Final version of the dashboard
Final version of the dashboard

The added advantage of this method is that these widgets can be created ‘on the fly’ for any topic, and dashboards can be shared with departmental stakeholders for them to view.

We’ll be working more with these real-time internal search term dashboards in the near future and will share further experiences. In the meantime, we’ll be interested in knowing if you have any good use cases for them.

Sharing and comments

Share this page

7 comments

  1. Comment by Dominic Hurst posted on

    Great post Ashraf. Jim and Peter tipped me off to this at measurecamp as a great way to raise awareness to data using "real" metrics, ie the words of real users.

    All works a treat now at NICE, with further exposure on plasma screens. As you mention plugging this into the api to get on the web will bring further exposure too.

  2. Comment by Joshua Mouldey posted on

    Very clever!

    It would be great to put this data alongside the other real-time user data from an unfiltered view, but I think that's going to require using the API.

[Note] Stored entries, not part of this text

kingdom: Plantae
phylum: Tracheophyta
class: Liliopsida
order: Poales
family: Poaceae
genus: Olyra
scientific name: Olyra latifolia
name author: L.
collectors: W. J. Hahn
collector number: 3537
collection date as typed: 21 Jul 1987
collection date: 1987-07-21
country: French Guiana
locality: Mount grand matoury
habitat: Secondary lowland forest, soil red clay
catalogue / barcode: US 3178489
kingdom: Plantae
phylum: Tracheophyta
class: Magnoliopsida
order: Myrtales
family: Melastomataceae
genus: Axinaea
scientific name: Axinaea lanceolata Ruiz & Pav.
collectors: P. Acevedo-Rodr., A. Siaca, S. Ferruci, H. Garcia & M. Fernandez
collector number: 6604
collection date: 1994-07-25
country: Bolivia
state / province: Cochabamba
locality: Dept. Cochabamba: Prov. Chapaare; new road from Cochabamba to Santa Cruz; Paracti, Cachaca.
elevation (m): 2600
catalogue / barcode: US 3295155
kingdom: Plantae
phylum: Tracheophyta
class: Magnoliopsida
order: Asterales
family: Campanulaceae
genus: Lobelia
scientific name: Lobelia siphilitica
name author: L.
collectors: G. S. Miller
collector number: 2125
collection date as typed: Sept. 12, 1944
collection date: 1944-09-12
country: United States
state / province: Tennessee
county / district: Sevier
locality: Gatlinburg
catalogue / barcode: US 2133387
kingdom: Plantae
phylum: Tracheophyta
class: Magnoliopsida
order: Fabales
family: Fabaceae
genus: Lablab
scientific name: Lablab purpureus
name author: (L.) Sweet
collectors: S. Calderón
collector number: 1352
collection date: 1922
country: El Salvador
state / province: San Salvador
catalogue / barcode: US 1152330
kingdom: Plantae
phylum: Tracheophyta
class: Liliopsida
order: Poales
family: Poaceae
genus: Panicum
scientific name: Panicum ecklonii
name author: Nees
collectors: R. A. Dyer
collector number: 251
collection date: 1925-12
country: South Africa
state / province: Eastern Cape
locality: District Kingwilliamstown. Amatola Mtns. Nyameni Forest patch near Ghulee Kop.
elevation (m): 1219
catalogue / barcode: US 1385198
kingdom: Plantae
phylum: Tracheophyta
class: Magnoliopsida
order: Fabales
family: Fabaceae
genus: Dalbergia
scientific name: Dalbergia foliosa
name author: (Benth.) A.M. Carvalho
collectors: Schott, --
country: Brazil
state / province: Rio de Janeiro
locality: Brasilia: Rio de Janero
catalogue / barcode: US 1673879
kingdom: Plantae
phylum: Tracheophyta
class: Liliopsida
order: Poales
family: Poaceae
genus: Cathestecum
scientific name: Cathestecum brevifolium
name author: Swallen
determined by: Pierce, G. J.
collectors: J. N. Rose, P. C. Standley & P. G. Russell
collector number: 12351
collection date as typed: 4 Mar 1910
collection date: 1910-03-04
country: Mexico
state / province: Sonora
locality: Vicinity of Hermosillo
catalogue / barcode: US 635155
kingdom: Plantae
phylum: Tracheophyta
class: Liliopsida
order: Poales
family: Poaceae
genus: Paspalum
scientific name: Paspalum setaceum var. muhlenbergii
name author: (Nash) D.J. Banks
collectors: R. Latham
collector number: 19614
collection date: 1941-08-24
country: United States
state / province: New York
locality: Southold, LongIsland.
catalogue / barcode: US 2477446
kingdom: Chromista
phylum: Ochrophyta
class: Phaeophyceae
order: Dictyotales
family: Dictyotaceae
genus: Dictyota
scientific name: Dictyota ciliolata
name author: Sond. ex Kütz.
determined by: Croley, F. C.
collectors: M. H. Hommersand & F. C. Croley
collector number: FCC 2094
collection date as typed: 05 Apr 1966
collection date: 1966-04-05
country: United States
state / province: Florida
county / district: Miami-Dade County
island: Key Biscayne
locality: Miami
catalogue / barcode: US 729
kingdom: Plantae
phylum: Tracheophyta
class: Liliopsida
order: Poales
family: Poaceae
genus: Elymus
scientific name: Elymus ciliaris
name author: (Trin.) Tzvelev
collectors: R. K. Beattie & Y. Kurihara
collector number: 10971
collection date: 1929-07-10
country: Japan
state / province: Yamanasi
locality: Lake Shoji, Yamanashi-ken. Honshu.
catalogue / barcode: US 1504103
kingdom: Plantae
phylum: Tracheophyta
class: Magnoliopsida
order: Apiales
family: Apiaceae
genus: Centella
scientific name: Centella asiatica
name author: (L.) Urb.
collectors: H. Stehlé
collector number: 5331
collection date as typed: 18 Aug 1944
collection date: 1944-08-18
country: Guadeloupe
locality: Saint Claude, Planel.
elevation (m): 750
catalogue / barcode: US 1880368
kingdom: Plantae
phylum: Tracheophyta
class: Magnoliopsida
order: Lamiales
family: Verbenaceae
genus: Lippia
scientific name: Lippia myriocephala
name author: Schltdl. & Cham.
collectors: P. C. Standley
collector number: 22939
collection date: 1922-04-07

    • Replies to Joshua Mouldey>

      Comment by Ashraf Chohan posted on

      Hi Joshua

      Thanks for your comment. It's not currently possible to put this data alongside visits data in the interface but we hope to further experiment using the API to build more powerful dashboards.

  3. Comment by Shuki Mann posted on

    This is brilliant man!
    I really loved that 🙂

  4. Comment by Rachel Purkett posted on

  5. Comment by portfolioseo posted on

    Great solutions, thanks to share.

  6. Comment by Nathan Wall posted on

    Brilliant solution.

    We implemented this on our beta site this morning, makes monitoring of local search easy. Thanks for sharing the workaround.